How to Choose Seafood at a Supermarket
If you love seafood but live far from the coast or in a small town with no good fish markets the only way to get quality fish is to purchase it at the supermarket. However, if you know how to find the best seafood available at the supermarket your chances of getting premium quality seafood are quite high. So, head to the nearest store with the following guidelines in mind.
Check the Freezer Section
When you are in the city that is located far away from the coastal area, just ignore the "fresh" fish you will see displayed in the supermarket. It сan be several days old or even thawed, pre-frozen. People who live inland don't eat fish as often as those who live on the coast, so the supermarkets don't bother selling top-quality seafood. However frozen fish offered for sale there is unlikely to be damaged much.
You can skip the first rule if you shop in the area with a local freshwater fishery. The northerners can treat on walleye and yellow perch considered world-class fish. Smoked whitefish is very popular in some states and great sturgeon can be purchased even in the Pacific Northwest. Keep in mind that farmed catfish and trout are offered for sale throughout the country, and the methods employed for raising fish are environmentally friendly.
When you are choosing frozen fish make sure you read the labels. Opt for seafood that was caught in America, Canada, Iceland or New Zealand. These countries are known for maintaining the highest level of fishing management practices on the globe, and when you buy American seafood, you support national employment as well. Stay away from farmed shrimp from Southeast Asia as they contain lots of chemicals and pesticides, and are bad for the environment and, of course, people.
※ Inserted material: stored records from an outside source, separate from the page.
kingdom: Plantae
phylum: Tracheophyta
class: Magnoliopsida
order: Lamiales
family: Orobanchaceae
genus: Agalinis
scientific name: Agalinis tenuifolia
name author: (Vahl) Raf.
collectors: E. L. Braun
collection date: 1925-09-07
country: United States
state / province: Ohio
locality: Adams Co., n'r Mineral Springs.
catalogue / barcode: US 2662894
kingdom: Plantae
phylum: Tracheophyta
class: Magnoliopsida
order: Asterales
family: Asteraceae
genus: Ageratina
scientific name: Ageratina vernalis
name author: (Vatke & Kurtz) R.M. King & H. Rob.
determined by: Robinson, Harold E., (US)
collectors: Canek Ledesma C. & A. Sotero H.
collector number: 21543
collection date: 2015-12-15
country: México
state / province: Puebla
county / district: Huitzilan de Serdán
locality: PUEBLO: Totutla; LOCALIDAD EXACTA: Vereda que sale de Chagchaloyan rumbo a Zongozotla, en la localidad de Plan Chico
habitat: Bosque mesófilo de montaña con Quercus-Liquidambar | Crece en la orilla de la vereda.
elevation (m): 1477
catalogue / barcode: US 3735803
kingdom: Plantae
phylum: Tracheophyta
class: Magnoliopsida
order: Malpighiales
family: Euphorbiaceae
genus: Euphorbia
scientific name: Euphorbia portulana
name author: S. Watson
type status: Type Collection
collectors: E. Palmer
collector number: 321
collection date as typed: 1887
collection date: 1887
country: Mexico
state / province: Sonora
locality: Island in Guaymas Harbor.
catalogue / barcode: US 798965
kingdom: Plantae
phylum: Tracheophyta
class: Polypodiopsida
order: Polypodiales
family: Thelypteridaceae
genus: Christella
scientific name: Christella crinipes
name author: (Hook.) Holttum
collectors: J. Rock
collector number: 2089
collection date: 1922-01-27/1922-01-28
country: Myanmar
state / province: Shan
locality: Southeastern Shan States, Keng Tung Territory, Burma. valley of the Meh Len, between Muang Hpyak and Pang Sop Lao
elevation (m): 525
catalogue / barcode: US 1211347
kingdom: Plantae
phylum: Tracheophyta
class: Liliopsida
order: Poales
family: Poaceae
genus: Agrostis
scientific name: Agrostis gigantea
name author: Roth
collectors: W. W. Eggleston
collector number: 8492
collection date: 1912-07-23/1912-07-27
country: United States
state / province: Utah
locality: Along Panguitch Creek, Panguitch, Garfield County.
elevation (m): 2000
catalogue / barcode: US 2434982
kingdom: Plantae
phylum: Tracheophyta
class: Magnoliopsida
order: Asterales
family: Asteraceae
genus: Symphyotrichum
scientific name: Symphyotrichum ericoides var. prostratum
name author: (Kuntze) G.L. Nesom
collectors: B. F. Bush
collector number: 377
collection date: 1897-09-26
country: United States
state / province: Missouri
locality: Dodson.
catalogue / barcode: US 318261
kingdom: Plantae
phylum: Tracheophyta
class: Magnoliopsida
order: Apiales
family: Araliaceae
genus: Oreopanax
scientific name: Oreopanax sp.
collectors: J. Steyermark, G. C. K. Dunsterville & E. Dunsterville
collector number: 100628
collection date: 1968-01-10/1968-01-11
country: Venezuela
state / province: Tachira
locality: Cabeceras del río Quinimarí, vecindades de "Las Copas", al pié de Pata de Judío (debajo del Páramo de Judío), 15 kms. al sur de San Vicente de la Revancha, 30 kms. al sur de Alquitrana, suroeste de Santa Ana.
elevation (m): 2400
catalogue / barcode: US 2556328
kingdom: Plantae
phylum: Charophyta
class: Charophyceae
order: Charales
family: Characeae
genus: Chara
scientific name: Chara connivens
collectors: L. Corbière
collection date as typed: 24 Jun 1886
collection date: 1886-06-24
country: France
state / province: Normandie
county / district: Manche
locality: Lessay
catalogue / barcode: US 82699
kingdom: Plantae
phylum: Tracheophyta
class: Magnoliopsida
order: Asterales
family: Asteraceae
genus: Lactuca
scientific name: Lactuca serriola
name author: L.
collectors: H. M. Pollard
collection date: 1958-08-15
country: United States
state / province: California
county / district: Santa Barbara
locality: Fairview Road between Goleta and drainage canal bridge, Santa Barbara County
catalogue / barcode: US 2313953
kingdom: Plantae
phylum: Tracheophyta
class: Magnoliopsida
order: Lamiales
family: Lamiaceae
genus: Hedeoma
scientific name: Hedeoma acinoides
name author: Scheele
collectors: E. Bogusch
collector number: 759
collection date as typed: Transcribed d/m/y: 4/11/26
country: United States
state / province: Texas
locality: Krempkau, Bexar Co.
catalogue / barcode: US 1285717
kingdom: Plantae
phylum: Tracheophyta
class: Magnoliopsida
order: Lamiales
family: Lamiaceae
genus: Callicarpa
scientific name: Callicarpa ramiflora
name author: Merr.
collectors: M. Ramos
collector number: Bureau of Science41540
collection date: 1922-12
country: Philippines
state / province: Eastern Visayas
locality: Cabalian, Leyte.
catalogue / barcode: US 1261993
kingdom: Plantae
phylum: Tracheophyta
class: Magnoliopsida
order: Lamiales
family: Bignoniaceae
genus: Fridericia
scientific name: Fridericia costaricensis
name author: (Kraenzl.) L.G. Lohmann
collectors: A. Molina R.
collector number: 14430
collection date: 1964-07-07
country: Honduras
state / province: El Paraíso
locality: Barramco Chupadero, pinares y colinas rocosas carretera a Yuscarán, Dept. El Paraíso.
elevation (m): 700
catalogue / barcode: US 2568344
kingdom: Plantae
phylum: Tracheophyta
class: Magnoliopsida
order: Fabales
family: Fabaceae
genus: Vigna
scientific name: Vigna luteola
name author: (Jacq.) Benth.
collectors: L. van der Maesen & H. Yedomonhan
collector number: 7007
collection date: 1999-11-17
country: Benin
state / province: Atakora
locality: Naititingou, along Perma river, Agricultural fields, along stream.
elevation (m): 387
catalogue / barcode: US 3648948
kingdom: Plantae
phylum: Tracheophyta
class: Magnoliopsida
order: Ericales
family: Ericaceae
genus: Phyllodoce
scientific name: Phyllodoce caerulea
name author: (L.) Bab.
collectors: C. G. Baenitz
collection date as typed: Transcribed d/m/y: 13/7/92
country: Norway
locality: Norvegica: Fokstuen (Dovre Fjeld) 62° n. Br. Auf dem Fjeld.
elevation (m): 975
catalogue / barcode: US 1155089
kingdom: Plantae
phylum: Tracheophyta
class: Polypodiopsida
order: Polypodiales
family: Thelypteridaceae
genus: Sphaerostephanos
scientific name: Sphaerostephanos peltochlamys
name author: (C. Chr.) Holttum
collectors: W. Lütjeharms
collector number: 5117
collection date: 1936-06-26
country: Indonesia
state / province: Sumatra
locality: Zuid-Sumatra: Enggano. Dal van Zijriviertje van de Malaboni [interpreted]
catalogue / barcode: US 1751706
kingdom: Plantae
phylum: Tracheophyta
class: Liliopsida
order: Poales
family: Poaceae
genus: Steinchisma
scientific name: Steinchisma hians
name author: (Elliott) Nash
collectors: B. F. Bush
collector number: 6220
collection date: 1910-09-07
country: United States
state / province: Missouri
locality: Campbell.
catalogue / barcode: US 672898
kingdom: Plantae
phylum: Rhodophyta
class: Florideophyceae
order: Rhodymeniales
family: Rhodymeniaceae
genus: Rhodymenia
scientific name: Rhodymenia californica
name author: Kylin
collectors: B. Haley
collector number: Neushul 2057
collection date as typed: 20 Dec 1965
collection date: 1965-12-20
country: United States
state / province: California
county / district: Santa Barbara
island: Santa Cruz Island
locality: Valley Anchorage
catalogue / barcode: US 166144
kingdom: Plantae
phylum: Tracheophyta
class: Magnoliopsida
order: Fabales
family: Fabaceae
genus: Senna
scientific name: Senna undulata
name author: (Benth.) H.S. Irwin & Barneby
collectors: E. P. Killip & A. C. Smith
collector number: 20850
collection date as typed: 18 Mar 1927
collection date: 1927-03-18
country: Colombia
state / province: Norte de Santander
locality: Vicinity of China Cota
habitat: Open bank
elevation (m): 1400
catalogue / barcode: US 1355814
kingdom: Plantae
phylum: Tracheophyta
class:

You can find really good shellfish in a big inland city but if that is not the case avoid purchasing so called "fresh" clams, oysters, mussels or lobsters. You may retort that lobsters are sold live in tanks, but, in fact, they lose much of their quality when they stay in a tank. Again, this rule has exceptions. For example, Easterners eat a lot of lobster, so the stock of lobsters will move fast. But lobsters in a tank in Iowa could be waiting for the customer for several weeks. Also it is hard to ship live clams, oysters or mussels long distances without losing quality. It is possible, but the price will be high. So consider buying frozen shellfish or opt for fish instead.
Opt for Value-Added Seafood
Smoked fish and canned fish can be easily shipped long distances so you are sure to find really good products in most supermarkets. Consider purchasing local smoked fish like whitefish or trout, or the smoked salmon. If you prefer canned fish, European tuna, sardines or anchovies are really good.
Choose the Right Frozen Fish
Did you know that some fish may be unsuited to freezing? Do remember that oily fish like yellowtail or some tuna never freeze well. Salmon falls into this category as well as it can suffer if it stays frozen for a long period of time. Instead consider purchasing some of the following fish usually readily available in most supermarkets. These are: Pacific cod or pollock, American shrimp and squid, sockeye salmon, catfish, Alaskan king or snow crab, walleye, sole, swordfish or thresher shark, snapper, yellowtail tuna, Pacific halibut, tilapia, vacuum-packed sea scallops.
Look for the Seal
If the frozen fish is sold in vacuum-sealing it is a sign of good quality. The only exception to this rule is the seafood that was "flash frozen," i.e. it is freshly caught seafood frozen in a super-cooler. Seafood frozen this way can be stored without a vacuum seal for several months.